▶ _EXERCISE_: Every line of the entries below that includes "Algorithm" belongs in the answer, copied as written.

▶ _EXTRACTED MATERIAL_:
****

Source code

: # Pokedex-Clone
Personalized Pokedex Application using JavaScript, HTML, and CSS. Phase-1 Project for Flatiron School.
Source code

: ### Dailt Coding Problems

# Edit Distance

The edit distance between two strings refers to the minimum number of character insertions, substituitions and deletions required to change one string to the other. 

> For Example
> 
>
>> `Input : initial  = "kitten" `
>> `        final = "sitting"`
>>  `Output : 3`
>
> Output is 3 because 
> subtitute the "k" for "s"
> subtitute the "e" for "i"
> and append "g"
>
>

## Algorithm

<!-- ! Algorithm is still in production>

****

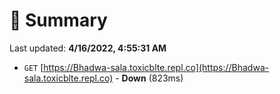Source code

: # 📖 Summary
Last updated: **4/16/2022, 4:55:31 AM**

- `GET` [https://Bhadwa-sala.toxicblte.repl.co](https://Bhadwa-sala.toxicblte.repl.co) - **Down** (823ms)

****

▶ _THE ANSWER_:
## Algorithm
<!-- ! Algorithm is still in production>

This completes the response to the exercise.